Outre le décret sur l’accès aux soins de santé, M. Trump a également signé des textes qui ouvrent la voie à l’interdiction de servir dans l’armée pour les personnes transgenres et établissent de nouvelles règles sur la manière dont les écoles peuvent enseigner la question du genre. Un autre décret projette également de transférer les femmes transgenres incarcérées dans des prisons pour hommes. Or, selon une étude californienne de 2021, 69 % des femmes trans détenues dans des prisons masculines déclaraient avoir été forcées à accomplir des actes sexuels contre leur gré et 58,5 % avoir été violemment agressées sexuellement. Ces différents décrets ont aussi fait l’objet de contestations devant la justice.
Avant même l’élection de Donald Trump, au moins 26 Etats ont déjà adopté des lois visant à restreindre ou à interdire les soins aux mineurs transgenres. La Cour suprême, à majorité conservatrice, a été appelée à se prononcer sur ces traitements médicaux qui font l’objet d’un très vif débat dans la société américaine. La haute juridiction est apparue divisée, mais semble encline à laisser les Etats les interdire.
Selon le Williams Institute, groupe de réflexion de l’Université de Californie, environ 1,3 million d’adultes (0,5 % de la population), et 300 000 13-17 ans (1,4 %), s’identifient comme transgenres aux Etats-Unis, mais seule une minorité entame un parcours de transition.
Des études soulignent que les jeunes transgenres sont davantage victimes de dépression et que leur taux de suicide est plus élevé que le reste de la population. Selon le Williams Institut, 81 % des adultes transgenres et/ou non-binaires vivant aux Etats-Unis ont déjà pensé au suicide, 42 % ont déjà tenté de se suicider et 56 % ont commis des actes d’automutilation au cours de leur vie.

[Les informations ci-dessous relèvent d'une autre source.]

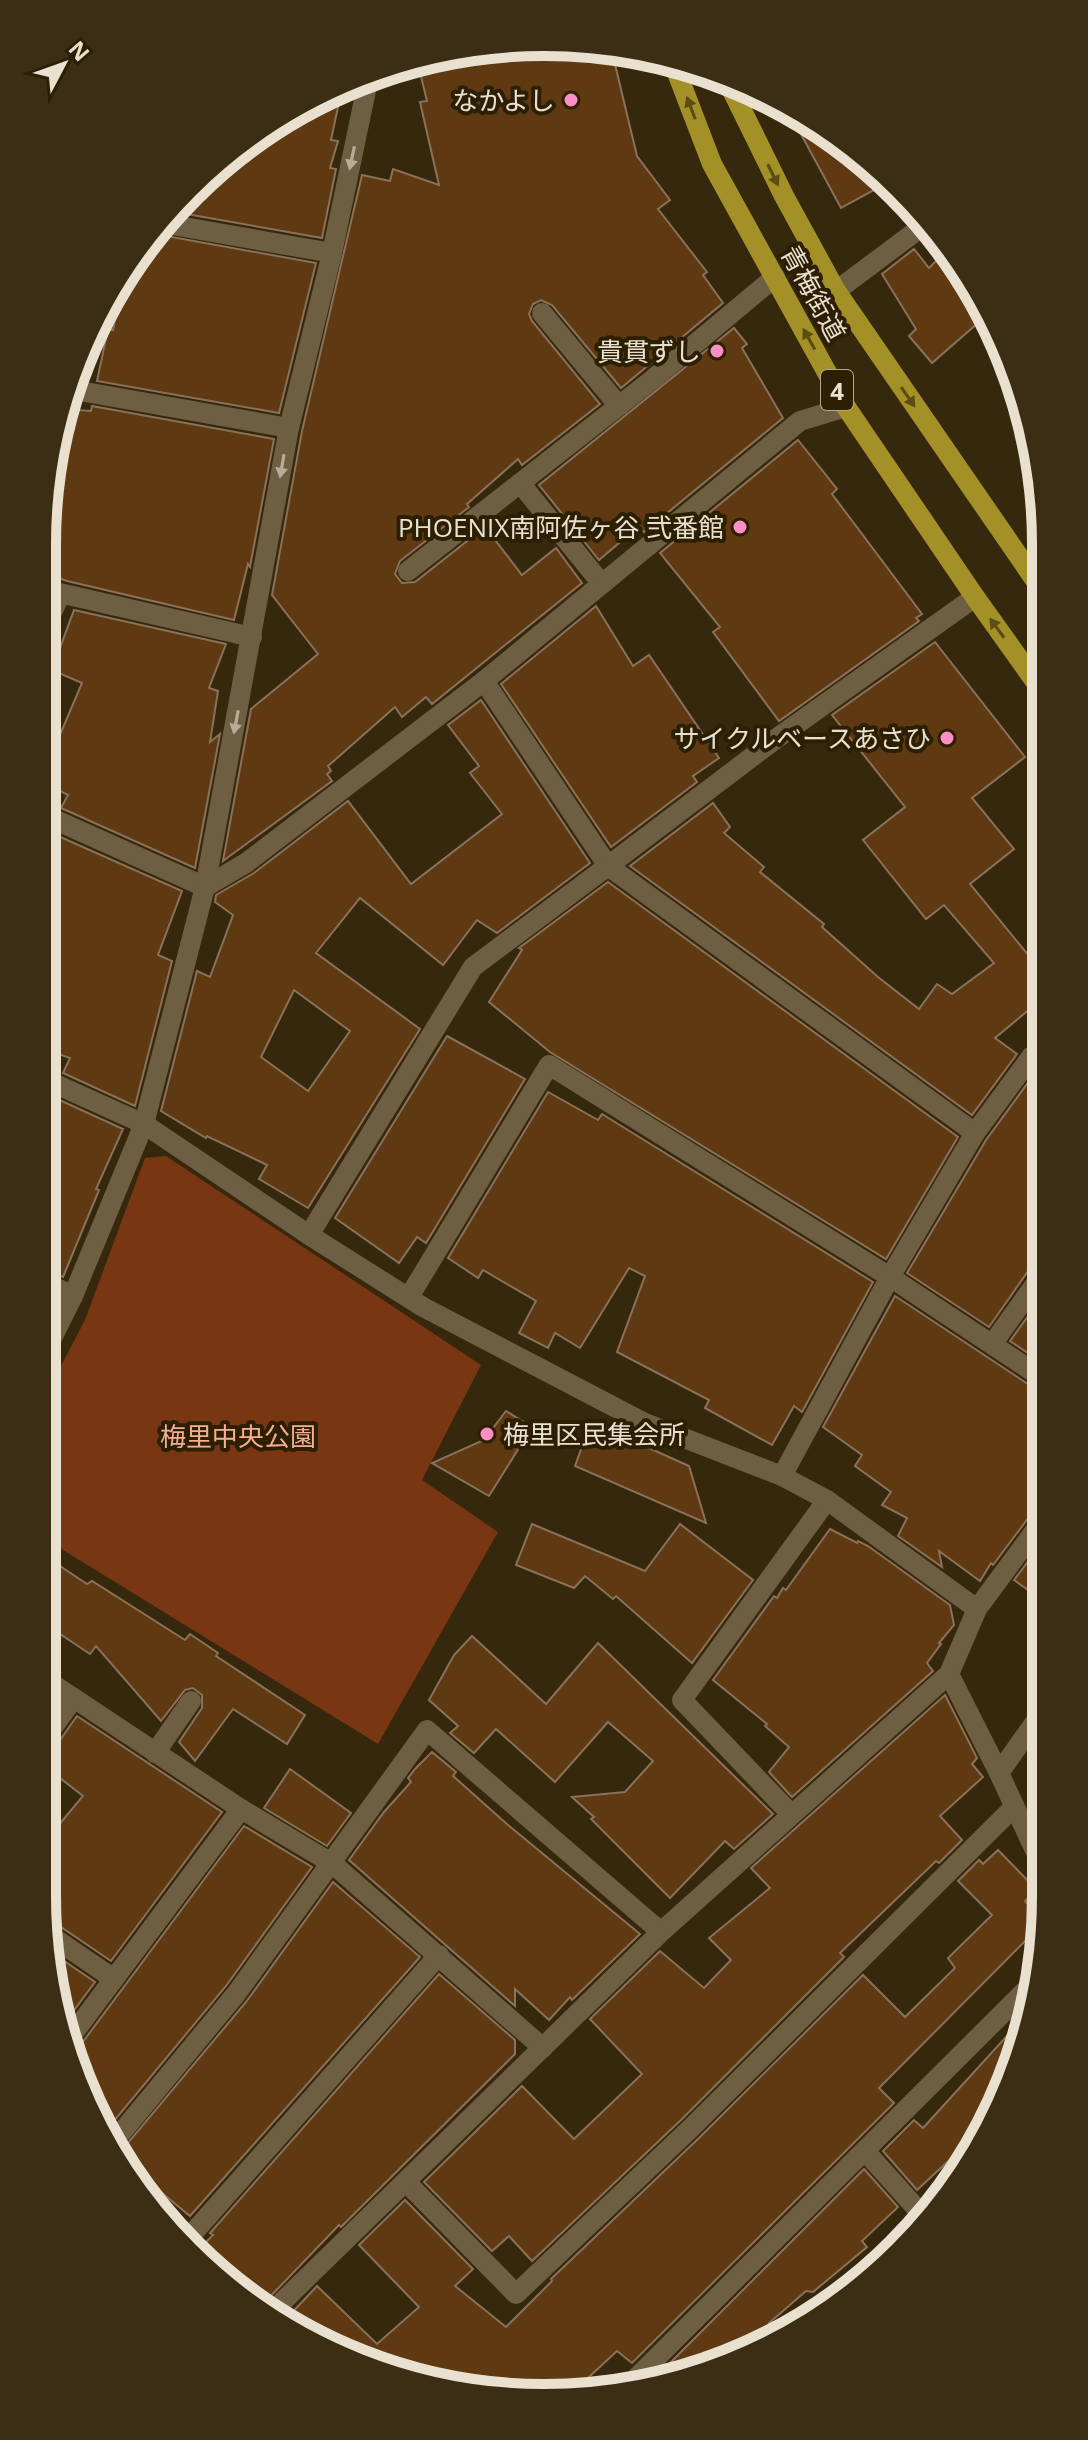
<svg xmlns="http://www.w3.org/2000/svg" width="1088" height="2440" font-family="'Open Sans','Noto Sans JP',sans-serif">
  <rect width="100%" height="100%" fill="#36280d"/>
  <path fill="#793612" d="M166,1156L481,1365L422,1480L498,1532L378,1744L42,1537V1402L85,1320L145,1158Z"/>
  <g fill="#5e3911" stroke="#8a715a" stroke-width="2" fill-rule="evenodd">
    <path d="M512,43L613,56L637,156L670,200L658,209L707,272L703,275L723,303L621,388L552,305L541,300L533,304L529,314L532,321L600,404L522,465L518,459L467,504L469,507L400,561L395,574L402,583L415,582L485,527L522,575L556,548L582,583L432,704L426,697L402,717L395,707L328,766L331,771L327,774L332,781L223,861L251,709L318,654L272,595L302,431L362,175L390,181L393,169L439,185L420,102L427,101L419,68Z"/>
    <path d="M342,88L331,140L338,141L330,168L336,169L322,238L169,211L322,94Z"/>
    <path d="M790,114L849,145L887,183L841,208Z"/>
    <path d="M155,234L316,263L279,413L97,381L108,329L113,330L120,293Z"/>
    <path d="M914,249L929,268L948,249L987,315L932,363L909,336L916,329L882,274Z"/>
    <path d="M734,328L747,344L742,348L783,418L644,532L639,526L599,560L539,485Z"/>
    <path d="M92,406L274,439L250,567L248,564L234,620L67,581L42,572V558L61,510L48,507L64,409L91,411Z"/>
    <path d="M798,440L837,489L832,494L922,614L916,618L919,621L779,721L713,632L720,627L660,553Z"/>
    <path d="M596,606L633,666L649,655L719,758L693,776L697,782L611,847L501,684Z"/>
    <path d="M74,610L226,644L209,688L218,691L210,742L220,734L195,868L61,808L68,795L42,782V735L57,742L82,683L52,670Z"/>
    <path d="M935,642L1025,757L972,798L1014,849L970,884L1043,973V998L995,1038L1017,1054L972,1115L630,866L713,803L730,827L724,833L764,867L760,872L824,924L822,927L878,977L919,1009L937,984L952,994L994,963L944,905L926,919L863,840L905,807L832,715Z"/>
    <path d="M481,700L590,863L497,933L477,920L443,965L360,898L316,953L420,1029L308,1208L259,1179L267,1165L207,1136L206,1138L161,1111L197,971L210,977L233,915L215,902L216,895L254,873L348,801L411,884L502,814L470,773L479,766L448,725ZM294,990L350,1031L308,1091L261,1057Z"/>
    <path d="M49,832L182,891L158,955L172,961L135,1106L63,1073L70,1058L45,1049L54,1014L42,1009V846Z"/>
    <path d="M608,882L958,1137L886,1259L550,1052L489,1002L522,950L519,948Z"/>
    <path d="M447,1036L525,1079L426,1243L417,1237L399,1263L335,1218Z"/>
    <path d="M1038,1069L1043,1073L1044,1259L1033,1264L989,1327L907,1273L986,1140Z"/>
    <path d="M548,1092L598,1120L602,1114L873,1282L802,1412L794,1406L772,1445L705,1408L709,1400L617,1352L645,1276L629,1268L580,1348L555,1333L548,1348L519,1333L536,1301L483,1270L478,1278L448,1258Z"/>
    <path d="M53,1097L123,1129L96,1189L99,1190L63,1277L42,1268V1121Z"/>
    <path d="M1044,1294V1364L1010,1341Z"/>
    <path d="M42,1295L53,1301L43,1325H42Z"/>
    <path d="M895,1296L1037,1390L1044,1392L1045,1504L1035,1509L993,1565L991,1563L980,1581L939,1551L942,1567L898,1536L907,1518L882,1505L891,1492L855,1466L862,1455L823,1427Z"/>
    <path d="M506,1411L532,1427L489,1496L432,1463L484,1440Z"/>
    <path d="M591,1422L689,1466L706,1523L575,1466Z"/>
    <path d="M532,1524L645,1571L680,1524L753,1580L692,1663L616,1596L613,1599L585,1576L574,1588L516,1565Z"/>
    <path d="M830,1529L857,1543L858,1541L868,1546L950,1605L954,1625L939,1643L941,1644L927,1663L933,1671L792,1797L769,1772L789,1747L765,1726L767,1724L713,1680L774,1596L777,1598L783,1588L786,1590Z"/>
    <path d="M1045,1539V1602L1014,1580Z"/>
    <path d="M42,1554L87,1584L92,1581L185,1640L190,1634L218,1653L216,1656L305,1715L287,1744L233,1709L195,1761L179,1742L202,1708V1695L193,1688L185,1690L161,1721L96,1646L90,1654L42,1622Z"/>
    <path d="M472,1636L546,1704L598,1643L773,1814L734,1849L725,1841L670,1898L591,1819L594,1817L572,1797L625,1792L653,1761L608,1722L555,1782L496,1729L474,1753L450,1733L458,1726L429,1700L454,1655Z"/>
    <path d="M42,1693L55,1701L42,1720Z"/>
    <path d="M945,1695L977,1758L972,1764L983,1777L940,1816L962,1840L939,1863L936,1861L840,1953L844,1957L682,2119L532,2261L509,2236L492,2251L424,2182L522,2086L574,2139L642,2074L590,2019L660,1951L704,1988L731,1960L709,1938L770,1888L751,1868Z"/>
    <path d="M77,1716L222,1812L111,1961L55,1923L46,1921L42,1896V1845L83,1796L42,1764V1755L53,1750Z"/>
    <path d="M432,1752L456,1772L453,1776L508,1825L640,1934L572,2000L570,1997L549,2020L515,1989V2006L349,1860L384,1812L411,1782L408,1778L415,1769Z"/>
    <path d="M290,1769L351,1813L327,1846L264,1808Z"/>
    <path d="M244,1826L312,1867L226,1986L109,2127L68,2055L76,2051Z"/>
    <path d="M998,1850L1037,1890L1025,1901L1042,1921L1041,1925L879,2088L894,2103L632,2363L617,2351L577,2388H447L300,2333L286,2319L317,2286L377,2344L419,2307L359,2245L405,2200L473,2269L455,2286L506,2327L552,2281L551,2279L700,2137L863,1975L905,2017L955,1968L948,1958L992,1915L958,1881L979,1860L983,1864Z"/>
    <path d="M333,1882L420,1957L190,2216L133,2169L122,2150L246,2002Z"/>
    <path d="M51,1952L95,1982L63,2025Z"/>
    <path d="M439,1974L515,2040V2054L341,2227L339,2225L266,2301L234,2277L205,2243L213,2235L210,2233Z"/>
    <path d="M1026,2015L1019,2058L973,2138L917,2190L883,2151L914,2120L923,2128Z"/>
    <path d="M864,2169L898,2207L862,2241L867,2247L813,2292L806,2291L769,2323L780,2336L657,2383L653,2380Z"/>
  </g>
  <g fill="none" stroke-linecap="round" stroke-linejoin="round">
    <g stroke="#6e5f43" stroke-width="20">
      <path d="M161,223L332,253"/>
      <path d="M542,313L619,406"/>
      <path d="M520,483L602,584"/>
      <path d="M408,571L653,379L775,277"/>
      <path d="M42,589L252,637"/>
      <path d="M42,634L60,595"/>
      <path d="M484,681L608,866L975,1133"/>
      <path d="M309,1235L473,967L608,866"/>
      <path d="M42,1281L73,1296"/>
      <path d="M409,1297L549,1065L890,1277L1044,1379"/>
      <path d="M993,1343L1044,1272"/>
      <path d="M999,1773L1045,1708"/>
      <path d="M791,1814L682,1700L827,1500"/>
      <path d="M865,2151L926,2219"/>
      <path d="M407,2183L516,2294L691,2128L1014,1807"/>
      <path d="M185,2242L439,1955"/>
      <path d="M626,2388L1031,1985"/>
    </g>
    <g stroke="#6e5f43" stroke-width="20">
      <path d="M836,291L927,223"/>
      <path d="M79,365L74,390L289,428"/>
      <path d="M42,814L205,887L246,863L484,681L800,421L846,407"/>
      <path d="M608,866L773,741L975,597"/>
      <path d="M42,1078L144,1124L309,1235L423,1307L645,1423L782,1476L827,1500L977,1609"/>
      <path d="M42,1358L73,1296L144,1124L205,887L289,428L332,253L368,81"/>
      <path d="M782,1476L890,1277L975,1133L1031,1057L1043,1047"/>
      <path d="M1045,1517L977,1609L949,1674L999,1773L1046,1874"/>
      <path d="M42,1677L241,1809L333,1864L543,2048"/>
      <path d="M42,1742L74,1698"/>
      <path d="M155,1753L191,1701"/>
      <path d="M48,1934L114,1979"/>
      <path d="M66,2043L241,1809"/>
      <path d="M116,2139L236,1994L427,1730L661,1932"/>
      <path d="M273,2314L281,2303L661,1932L949,1674"/>
    </g>
    <g stroke="#a39127" stroke-width="20">
      <path d="M674,65L712,164L846,407L975,597L1042,691"/>
      <path d="M727,80L784,196L836,291L1042,590"/>
    </g>
  </g>
  <defs><path id="oneway-solid" d="M-6-.8H1V-3.2L6.5 0L1 3.2V.8H-6Z" transform="scale(2)"/></defs>
  <g fill="#5c4d12">
    <use href="#oneway-solid" transform="translate(691 108) rotate(-111)"/>
    <use href="#oneway-solid" transform="translate(773 175) rotate(64)"/>
    <use href="#oneway-solid" transform="translate(809 339) rotate(-119)"/>
    <use href="#oneway-solid" transform="translate(908 397) rotate(55)"/>
    <use href="#oneway-solid" transform="translate(997 628) rotate(-126)"/>
  </g>
  <g fill="#b8ac98">
    <use href="#oneway-solid" transform="translate(352 158) rotate(102)"/>
    <use href="#oneway-solid" transform="translate(282 466) rotate(100)"/>
    <use href="#oneway-solid" transform="translate(236 722) rotate(101)"/>
  </g>
  <g fill="#fb8fc5" stroke="#2c1f04" stroke-width="3">
    <circle cx="571" cy="100" r="8"/>
    <circle cx="717" cy="351" r="8"/>
    <circle cx="740" cy="527" r="8"/>
    <circle cx="947" cy="738" r="8"/>
    <circle cx="487" cy="1434" r="8"/>
  </g>
  <g text-anchor="middle" dominant-baseline="central" stroke-width="8" stroke-linejoin="round" paint-order="stroke">
    <rect fill="#2c1f04" stroke="#b0a693" stroke-width="2" x="821" y="370" width="32" height="40" rx="6"/>
    <g font-size="24" font-weight="bold" fill="#e9e0d0">
      <text x="837" y="390">4</text>
    </g>
    <g font-size="26" fill="#e9e0d0" stroke="#2c1f04" text-anchor="end">
      <text x="555" y="100">なかよし</text>
      <text x="701" y="351">貴貫ずし</text>
      <text x="724" y="527">PHOENIX南阿佐ヶ谷 弐番館</text>
      <text x="931" y="738">サイクルベースあさひ</text>
      <text x="503" y="1434" text-anchor="start">梅里区民集会所</text>
    </g>
    <g font-size="26" fill="#e9e0d0" stroke="#2c1f04">
      <text transform="translate(814 293) rotate(61)">青梅街道</text>
    </g>
    <g font-size="26" fill="#f4af90" stroke="#2c1f04">
      <text x="238" y="1436">梅里中央公園</text>
    </g>
  </g>
  <path d="M0 0H1088V2440H0ZM544 56H544A488 488 0 0 1 1032 544V1896A488 488 0 0 1 544 2384H544A488 488 0 0 1 56 1896V544A488 488 0 0 1 544 56Z" fill="#3b2e14" fill-rule="evenodd"/>
  <path fill="none" stroke="#e9e0d0" stroke-width="10" d="M544 56H544A488 488 0 0 1 1032 544V1896A488 488 0 0 1 544 2384H544A488 488 0 0 1 56 1896V544A488 488 0 0 1 544 56Z"/>
  <g transform="translate(64 64) rotate(49)" stroke="#2c1f04" stroke-width="6" paint-order="stroke">
  <path d="M0-6L14 30L0 20L-14 30Z" fill="#e9e0d0"/>
  <text y="-12" font-size="22" font-weight="bold" text-anchor="middle" fill="#e9e0d0">N</text>
  </g>
</svg>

« Le manque de reconnaissance et d’acceptation sociétale des identités de genre en dehors de la binarité de genre homme ou femme cisgenre [dont le genre correspond à celui qui leur a été assigné à la naissance] et l’augmentation des attaques à motivation politique contre les personnes transgenres augmentent la stigmatisation et les préjugés ainsi que l’exposition au stress des minorités, expliquait l’auteur de l’étude, le chercheur Ilan H. Meyer, ce qui contribue aux taux élevés de consommation de substances et de suicide que nous observons chez les personnes transgenres. » Au contraire, l’accès rapide aux soins, la prévention des discriminations et du harcèlement, et les politiques de lutte contre la tranphobie, notamment à l’école, sont des facteurs-clés de protection contre les idées suicidaires chez les personnes concernées.